Broadbent snorted his derision of all mere enginemen.
"You rail-pounders'd better get next to Rankin Hallock," he warned. "He's the next sup'rintendent of the R.B.W. You'll see the 'pointment circular the next day after that jim-dandy over in the Crow's Nest gets moved off'n the map."
"Well, I'm some afeared Bart Rufford's likely to move him," drawled Clay, the six-foot Kentuckian who was filing the 195's brasses at the bench. "Which the same I ain't rejoicin' about, neither. That little cuss is shore a mighty good railroad man. And when you ain't rubbin' his fur the wrong way, he treats you white."
"For instance?" snapped Hodges, a freight engineer who had been thrice "on the carpet" in Lidgerwood's office for over-running his orders.
"Oh, they ain't so blame' hard to find," Clay retorted. "Last week, when we was out on the Navajo wreck, me and the boy didn't have no dinner-buckets. Bradford was runnin' the super's car, and when Andy just sort o' happened to mention the famine up along, the little man made that Jap cook o' his'n get us up a dinner that'd made your hair frizzle. He shore did."
"Why don't you go and take up for him with Bart Rufford?" sneered Broadbent, stopping his facing machine to set in a new cut on the valve-seat.
"Not me. I've got cold feet," laughed the Kentuckian. "I'm like the little kid's daddy in the Sunday-school song: I ain't got time to die yet—got too much to do."
It was Williams's innings, and what he said was cautionary.
"Dry up, you fellows; here comes Gridley."
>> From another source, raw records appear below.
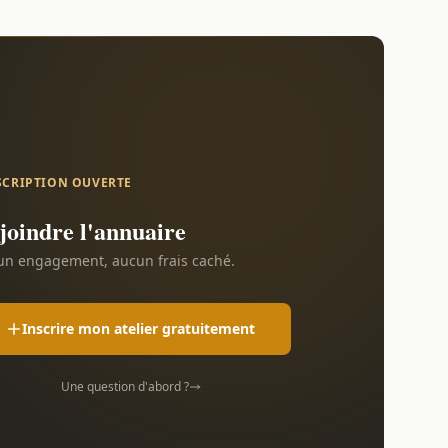
SCRIPTION OUVERTE
joindre l'annuaire
n engagement, aucun frais caché.
Inscrire mon atelier gratuitement
Une question d'abord ?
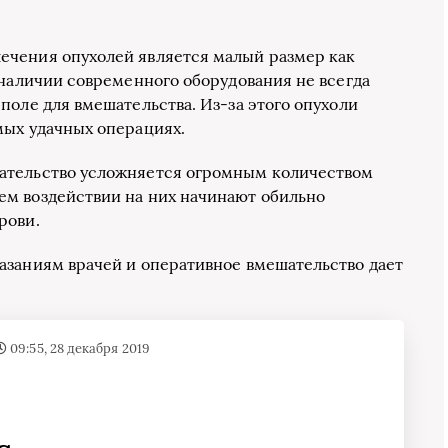
ечения опухолей является малый размер как
 наличии современного оборудования не всегда
поле для вмешательства. Из-за этого опухоли
мых удачных операциях.
шательство усложняется огромным количеством
ем воздействии на них начинают обильно
рови.
азаниям врачей и оперативное вмешательство дает
09:55, 28 декабря 2019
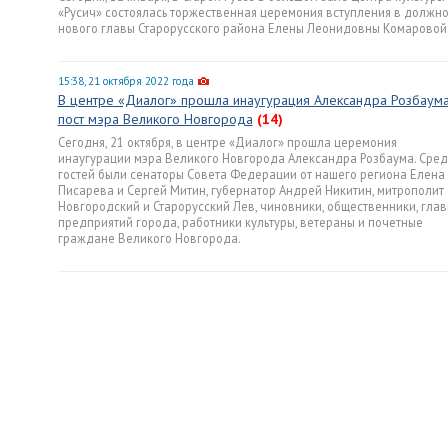
«Русич» состоялась торжественная церемония вступления в должно
нового главы Старорусского района Елены Леонидовны Комаровой
15:38, 21 октября 2022 года
В центре «Диалог» прошла инаугурация Александра Розбаума
пост мэра Великого Новгорода
(14)
Сегодня, 21 октября, в центре «Диалог» прошла церемония
инаугурации мэра Великого Новгорода Александра Розбаума. Сре
гостей были сенаторы Совета Федерации от нашего региона Елена
Писарева и Сергей Митин, губернатор Андрей Никитин, митрополит
Новгородский и Старорусский Лев, чиновники, общественники, гла
предприятий города, работники культуры, ветераны и почетные
граждане Великого Новгорода.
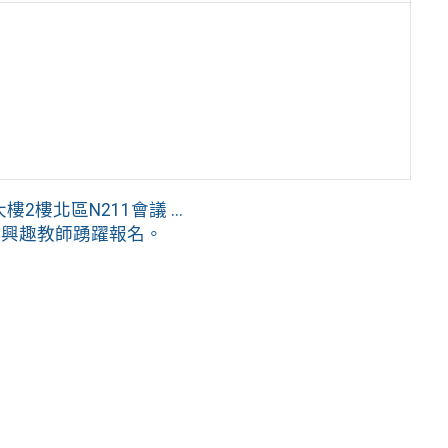
樓北區N211會議 ...
有興趣教師踴躍報名。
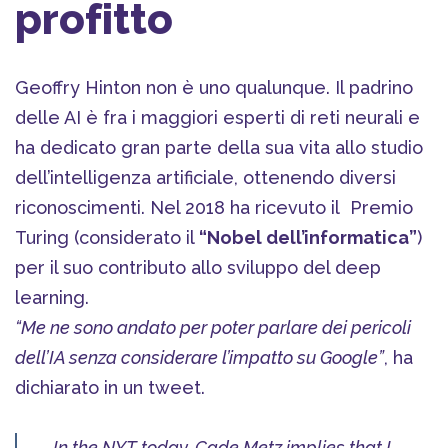
profitto
Geoffry Hinton non è uno qualunque. Il padrino
delle AI è fra i maggiori esperti di reti neurali e
ha dedicato gran parte della sua vita allo studio
dell’intelligenza artificiale, ottenendo diversi
riconoscimenti. Nel 2018 ha ricevuto il
Premio
Turing (considerato il
“Nobel dell’informatica”
)
per il suo contributo allo sviluppo del deep
learning.
“Me ne sono andato per poter parlare dei pericoli
dell’IA senza considerare l’impatto su Google”
, ha
dichiarato in un tweet.
In the NYT today, Cade Metz implies that I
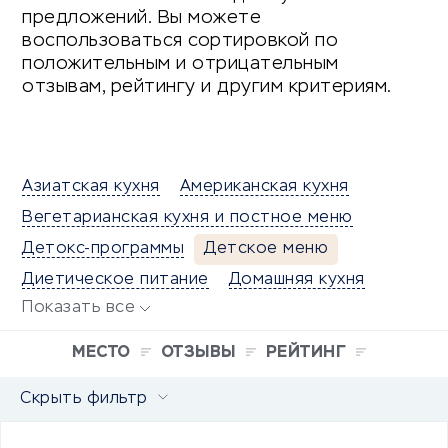
предложений. Вы можете
воспользоваться сортировкой по
положительным и отрицательным
отзывам, рейтингу и другим критериям.
Азиатская кухня
Американская кухня
Вегетарианская кухня и постное меню
Детокс-программы
Детское меню
Диетическое питание
Домашняя кухня
Показать все
МЕСТО
ОТЗЫВЫ
РЕЙТИНГ
Скрыть фильтр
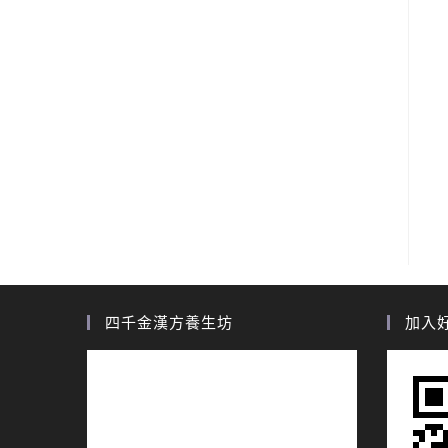
四千金漢方養生坊
加入好友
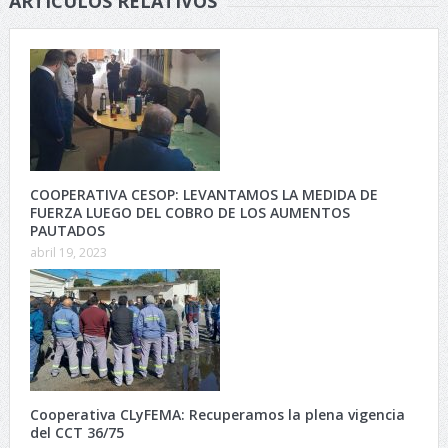
ARTÍCULOS RELATIVOS
COOPERATIVA CESOP: LEVANTAMOS LA MEDIDA DE
FUERZA LUEGO DEL COBRO DE LOS AUMENTOS
PAUTADOS
abril 19, 2023
Cooperativa CLyFEMA: Recuperamos la plena vigencia
del CCT 36/75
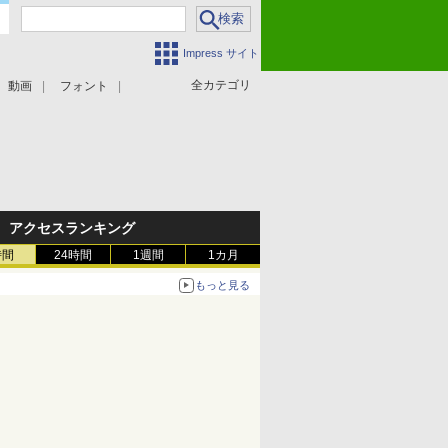
Impress サイト
全カテゴリ
動画
フォント
アクセスランキング
時間
24時間
1週間
1カ月
もっと見る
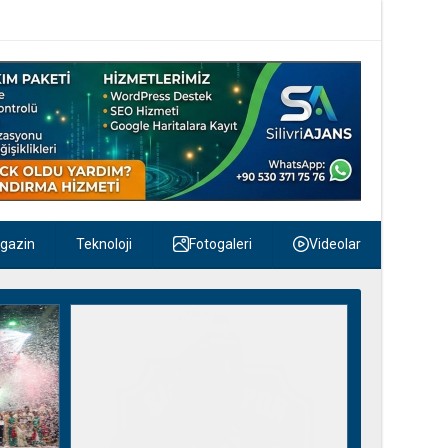
gazin
Teknoloji
Fotogaleri
Videolar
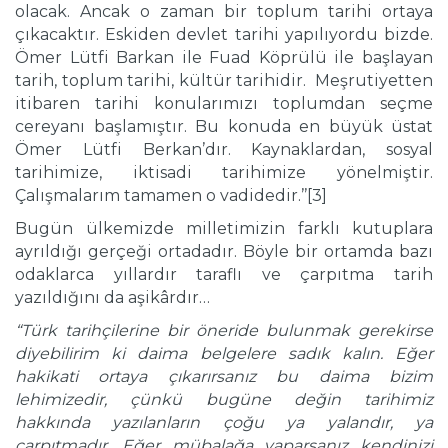
olacak. Ancak o zaman bir toplum tarihi ortaya
çıkacaktır. Eskiden devlet tarihi yapılıyordu bizde.
Ömer Lütfi Barkan ile Fuad Köprülü ile başlayan
tarih, toplum tarihi, kültür tarihidir. Meşrutiyetten
itibaren tarihi konularımızı toplumdan seçme
cereyanı başlamıştır. Bu konuda en büyük üstat
Ömer Lütfi Berkan’dır. Kaynaklardan, sosyal
tarihimize, iktisadi tarihimize yönelmiştir.
Çalışmalarım tamamen o vadidedir.’’[3]
Bugün ülkemizde milletimizin farklı kutuplara
ayrıldığı gerçeği ortadadır. Böyle bir ortamda bazı
odaklarca yıllardır taraflı ve çarpıtma tarih
yazıldığını da aşikârdır…
“Türk tarihçilerine bir öneride bulunmak gerekirse
diyebilirim ki daima belgelere sadık kalın. Eğer
hakikati ortaya çıkarırsanız bu daima bizim
lehimizedir, çünkü bugüne değin tarihimiz
hakkında yazılanların çoğu ya yalandır, ya
çarpıtmadır. Eğer mübalağa yaparsanız kendinizi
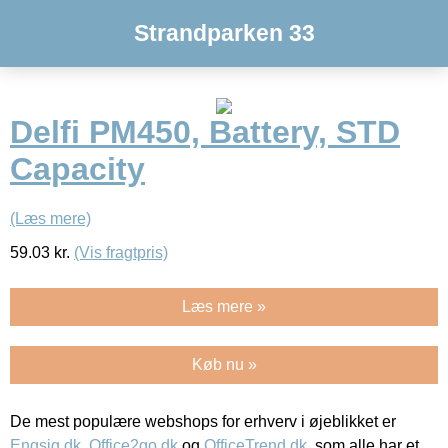
Strandparken 33
Delfi PM450, Battery, STD
Capacity
(Læs mere)
59.03
kr.
(Vis fragtpris)
Læs mere »
Køb nu »
De mest populære webshops for erhverv i øjeblikket er
Engsig.dk
,
Office2go.dk
og
OfficeTrend.dk
, som alle har et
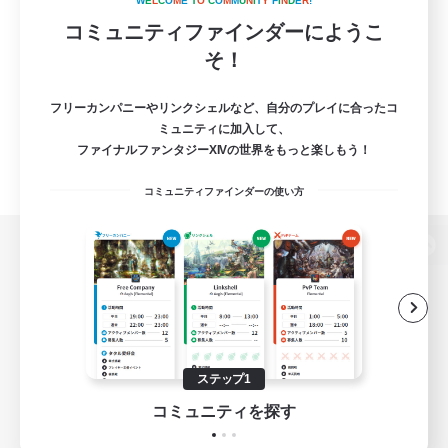
W
E
L
C
O
M
E
T
O
C
O
M
M
U
N
I
T
Y
F
I
N
D
E
R
!
コミュニティファインダーにようこ
そ！
フリーカンパニーやリンクシェルなど、自分のプレイに合ったコ
ミュニティに加入して、
ファイナルファンタジーXIVの世界をもっと楽しもう！
コミュニティファインダーの使い方
パソコン版へ
関連商品
e-STOREで購入
ステップ1
ゲームダウンロード
コミュニティを探す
The master-mechanic was walking down the planked track from the back shop, carrying his years, which showed only in the graying mustache and chin beard, and his hundred and eighty pounds of well-set-up bone and muscle, jauntily. Now, as always, he was the beau ideal of the industrial field-officer; handsome in a clean-cut masculine way, a type of vigor—but also, if the signs of the full face and the eager eyes were to be regarded, of the elemental passions.